• **AVAILABLE DATA**
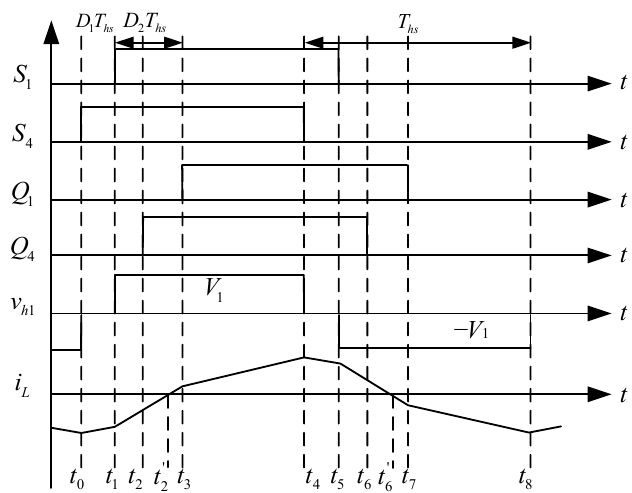
Figure 6. Waveform of dual phase shift control system.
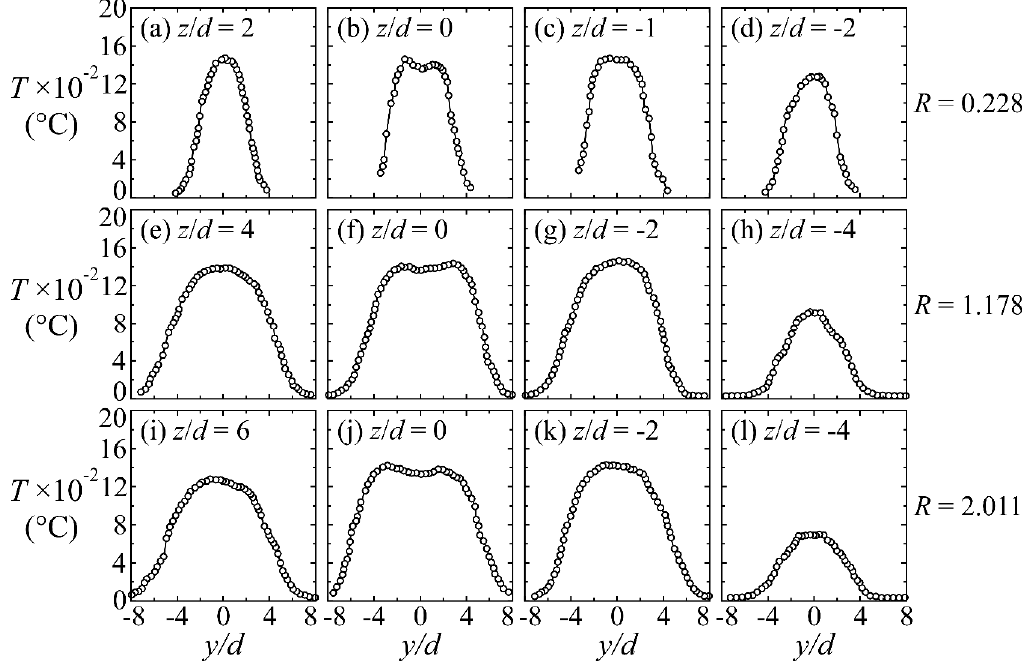
Figure 13. Time-averaged temperature distributions. R = 0.228, 1.178, and 2.011. θ = 15°.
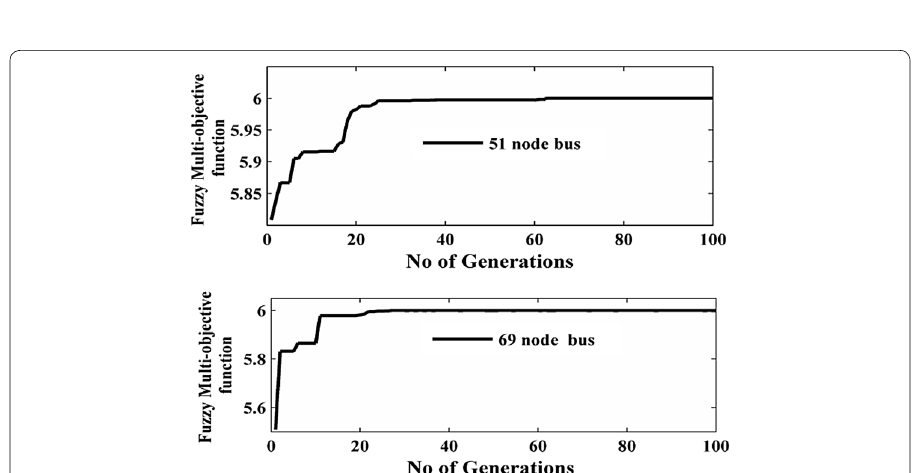
Fig. 10 Convergence characteristics with proposed fuzzy GA methodology for 51- and 69-node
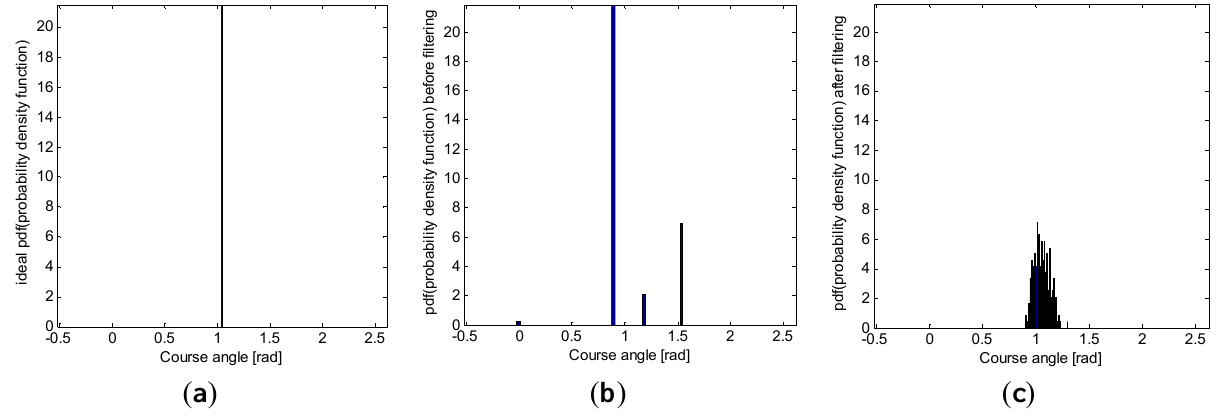
Figure 13. Heading angle ( θ ) histogram ( a ) of the estimated reference path; ( b ) of the raw GPS data; and ( c ) of the filtered data using the proposed Kalman filter. Data were obtained from a real onboard Navilock NL-402U GPS receiver, along a straight path with a 60° heading angle and at a constant speed of 5 km/h. The histogram has been normalized to have a unitary area, representing an approximation to the probability density function ( pdf ) of the heading angle statistical random variable.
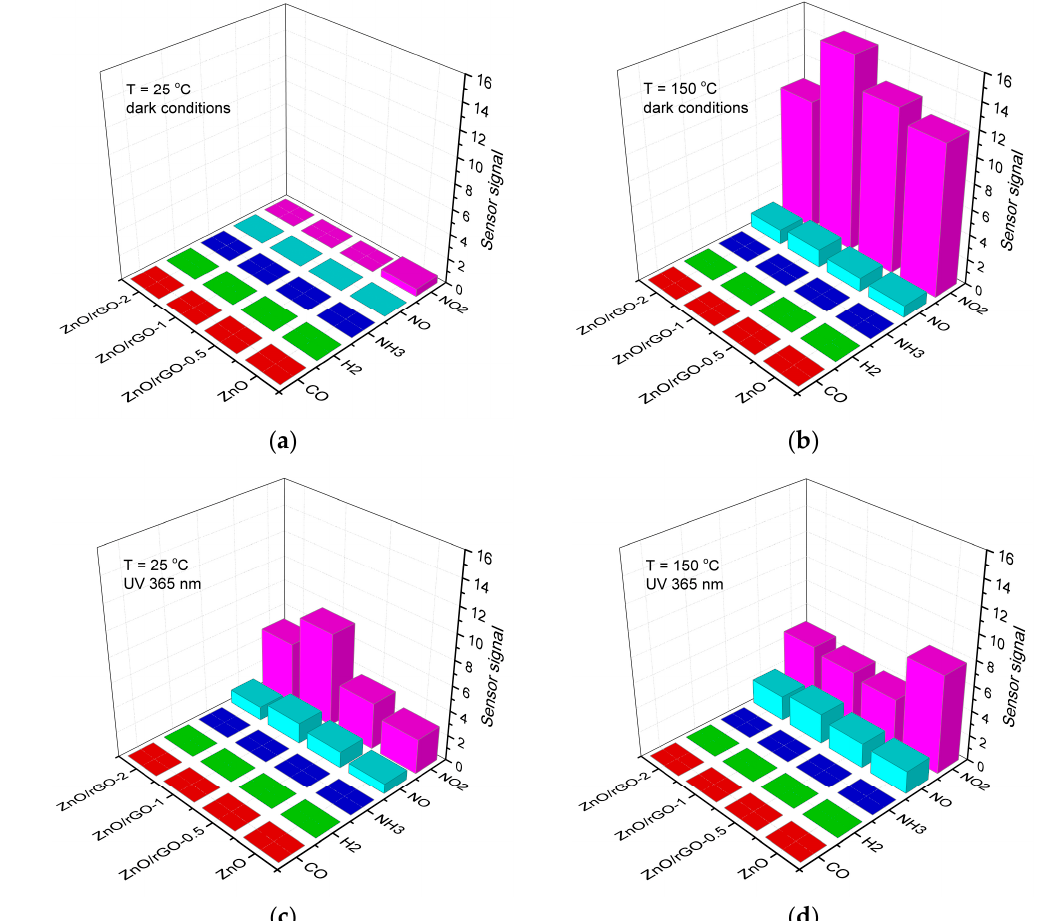
Figure 6. Dynamic change in sensors’ resistance with periodic changes in the gas phase composition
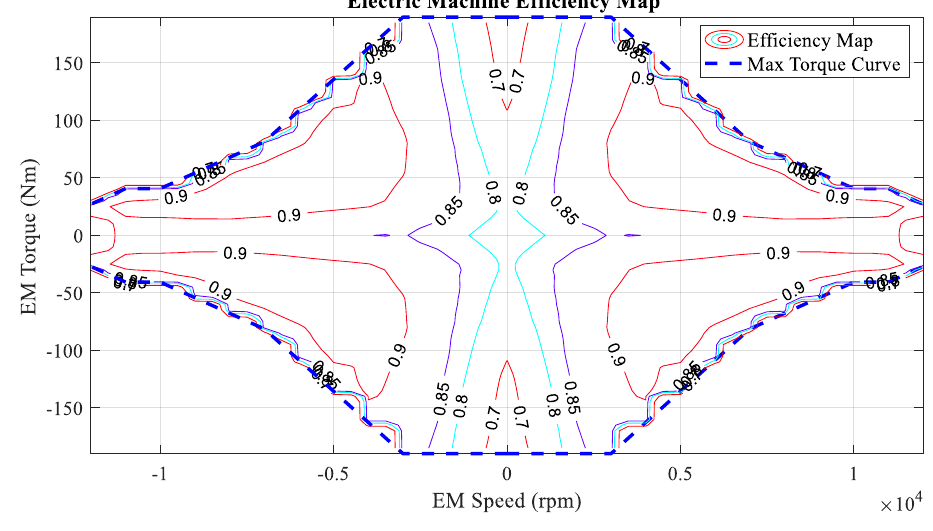
Figure 6. The efficiency of motor/generator.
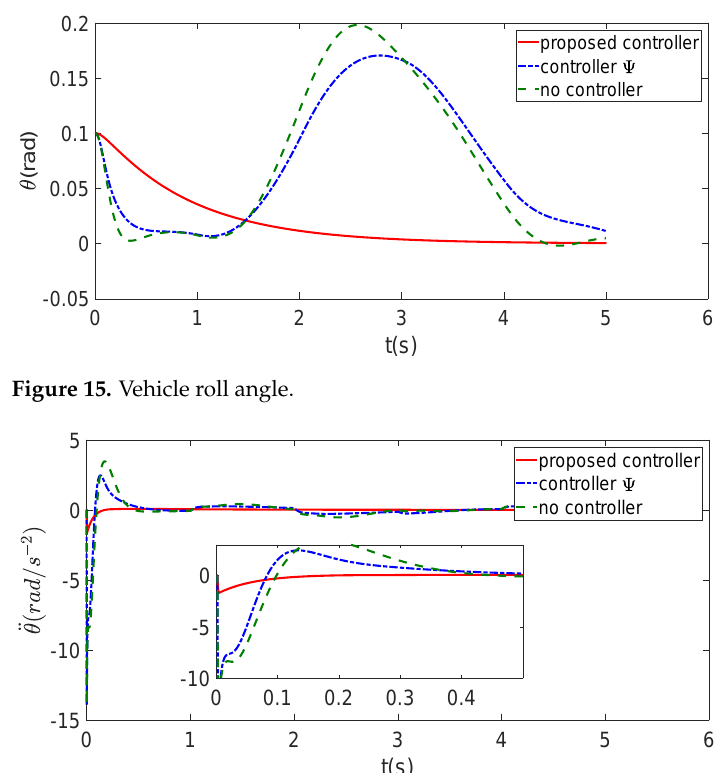
Figure 14. Vehicle body vertical acceleration.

• **ABOUT THIS TASK**
Set the lines down exactly as they stand, from the one containing "Figure 6. The efficiency of motor/generator." through the end of the listing, omitting every picture.

• **RESULT**
Figure 6. The efficiency of motor/generator.
Figure 14. Vehicle body vertical acceleration.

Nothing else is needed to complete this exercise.